Your Four Year Old Might Be Looking for a Best Friend

I think I figured it out. All day, my four year old was asking me to be with him. He would make me sit, right by him. He would make me put things on my head. He would dangle things right in front of my face. It literally was giving me vertigo.

I remembered the work of Carl Jung, who says humans develop “archetypes.” It’s what kind of people we expect to come across and how to handle them. A baby is born expecting a mother. If he doesn’t have one, he seeks out a substitute.

I realized my son was treating me as another four year old child. He wanted me to play with him as another child does. Except, I really can’t. I am really not cut out for the role of being in the middle of the rug with chaos all around me as I look at every single LEGO brick he was using to build with.

He told me I was his best friend.

When I realized this, I was less resistant to it. I forgave myself, a bit. Truly, we don’t live in a way designed around child development. Children only meet up at scheduled, infrequent times anymore. Their social needs are much higher than this.
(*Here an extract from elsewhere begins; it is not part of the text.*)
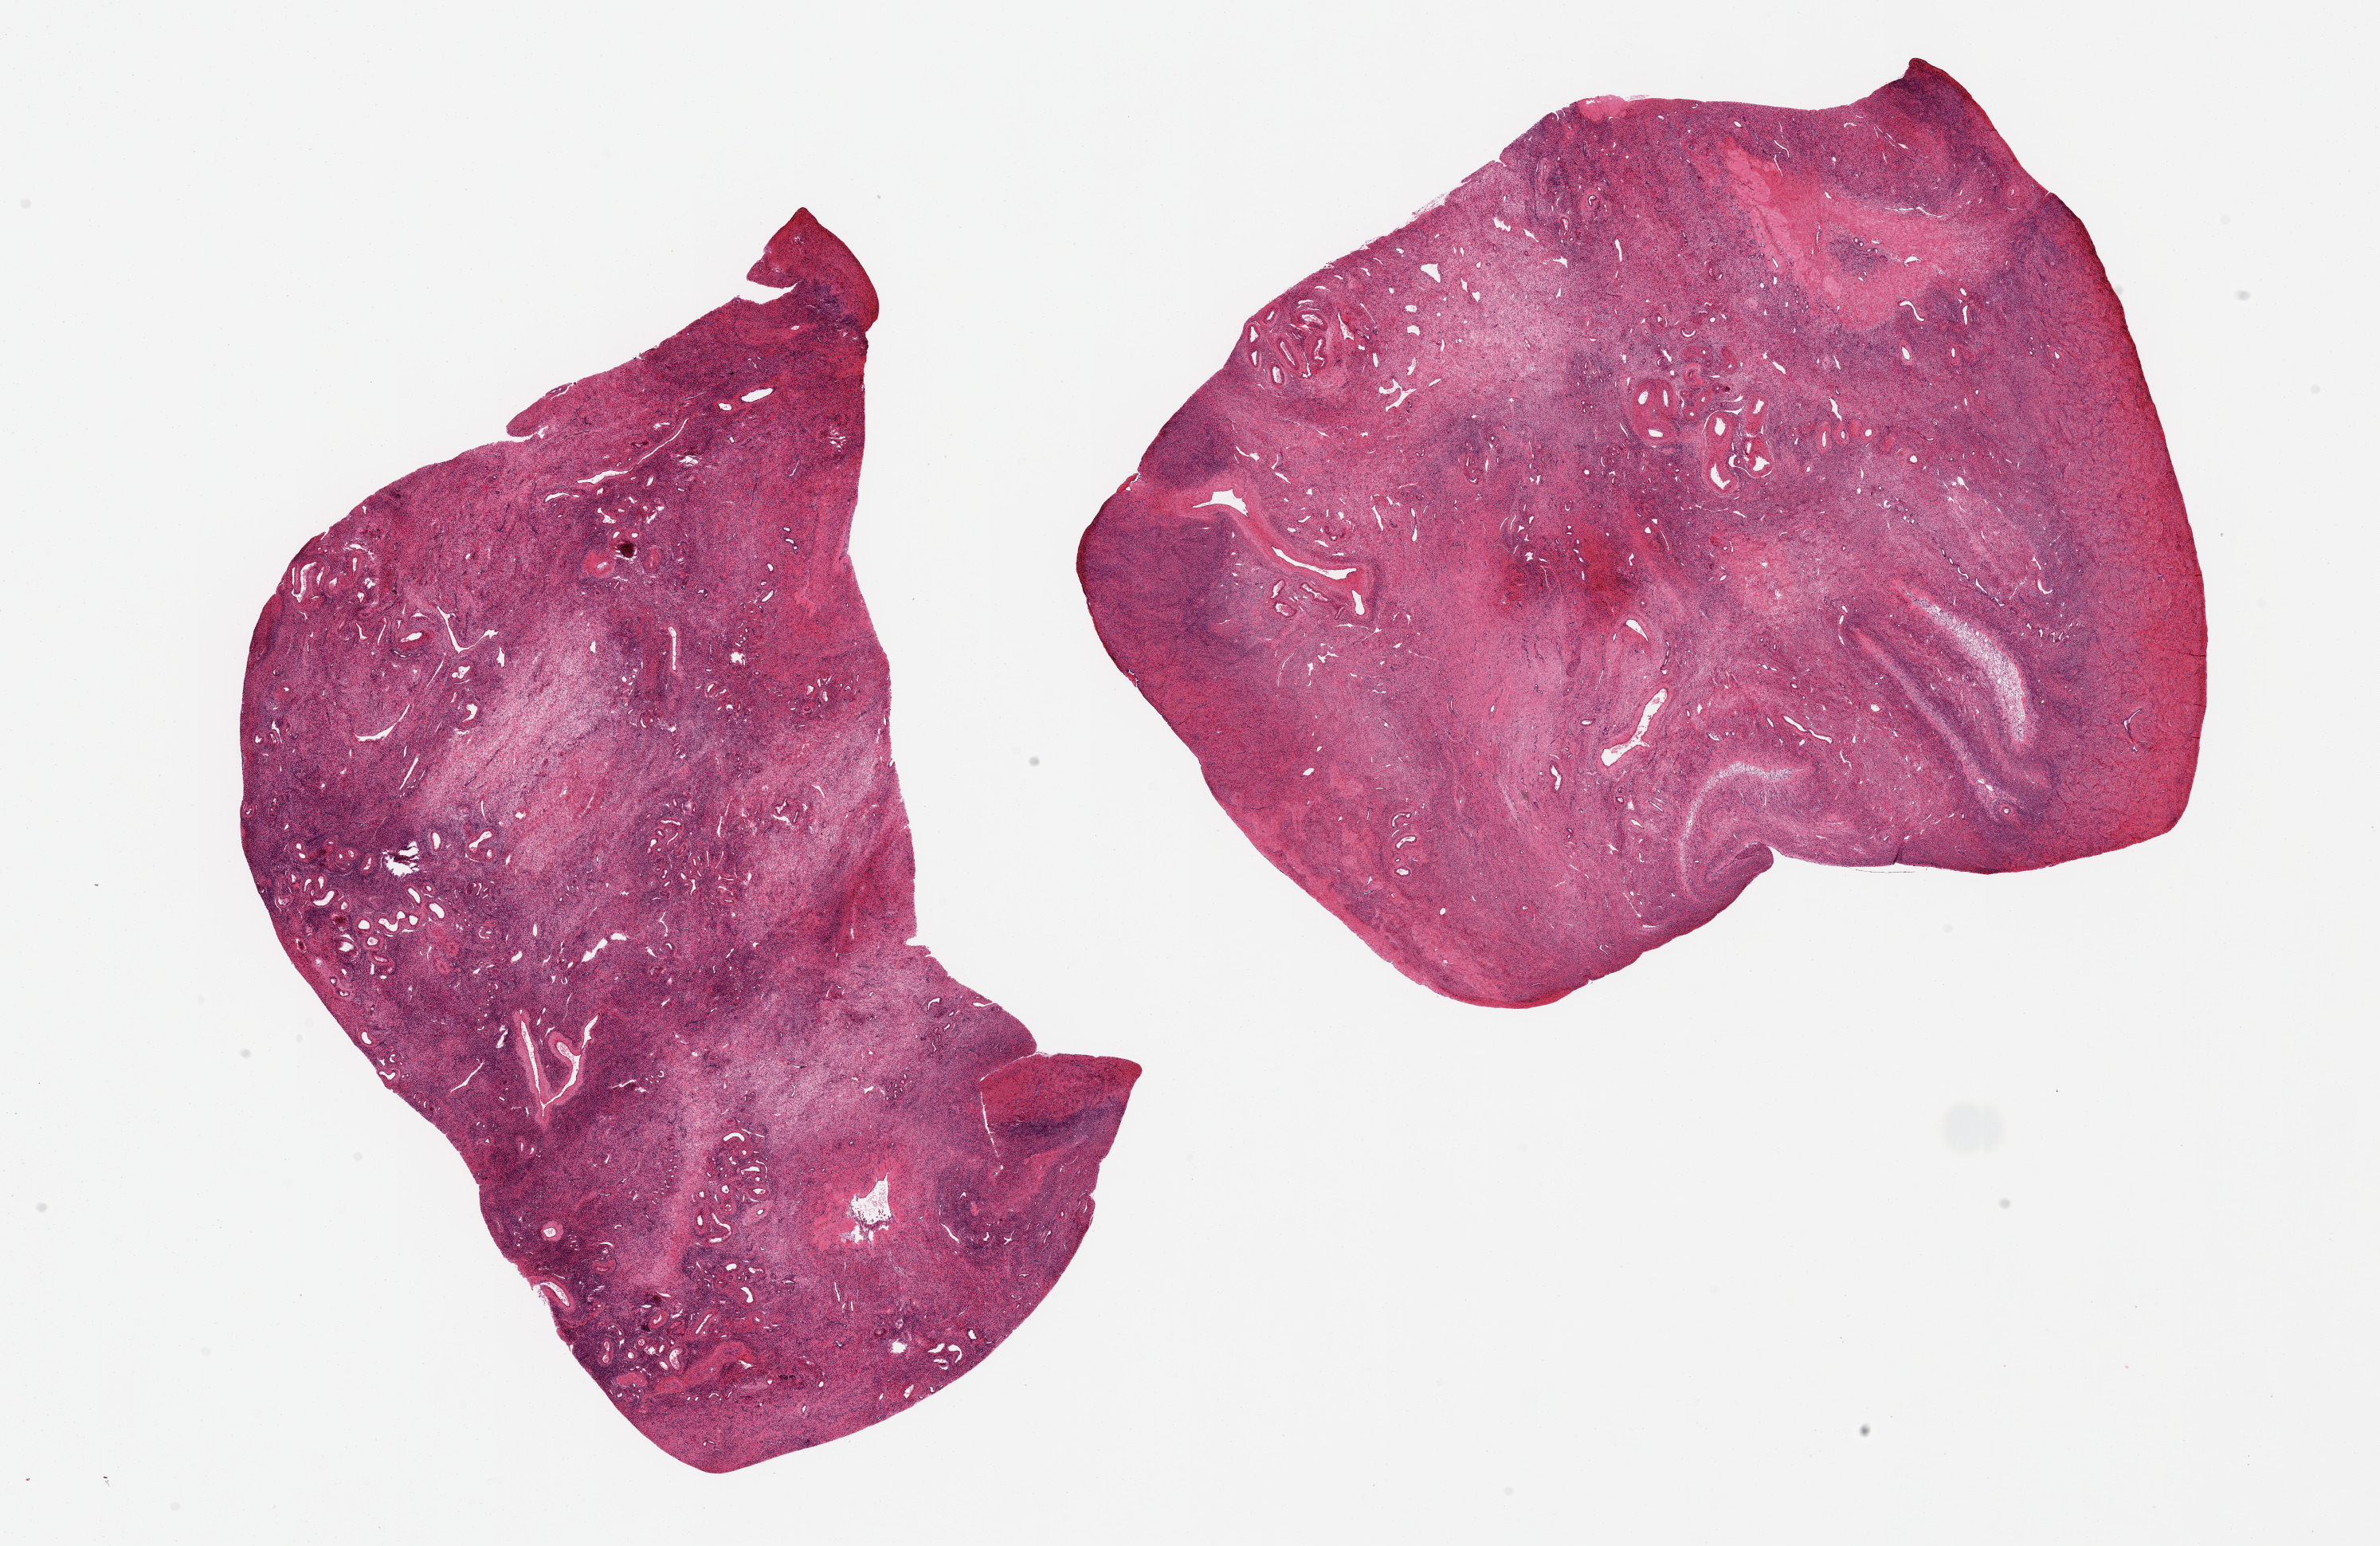
Hematoxylin and eosin (H&E) whole-slide image, low-resolution overview of the scanned area, about 23.6 x 15.3 mm; PAXgene-fixed paraffin-embedded (PFPE) section; sampled site (target tissue): ovary; donor tissue sample. Donor: female.
Review note (as recorded): 2 pieces 10x9 & 10x8 mm; atrophic, no ova, old corpora.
They need to be able to be around lots of children of many ages, frequently.

And I got more creative in how to solve it. I told his sister, 6, that her brother was looking for a friend. She said, “Oh. That’s kind of cute.” She would come play with him, when available. As I type this, she is opening Play Doh for him. She has read books to him. They put on plays and she taunts him, “You think the police car was a good guy. BUT IT’S A BAD GUY!!!” And he chases her all over.

They are wired for each other.

In understanding child development better, it’s my hope we are better able to meet their developmental needs–and in a way that is kinder to us.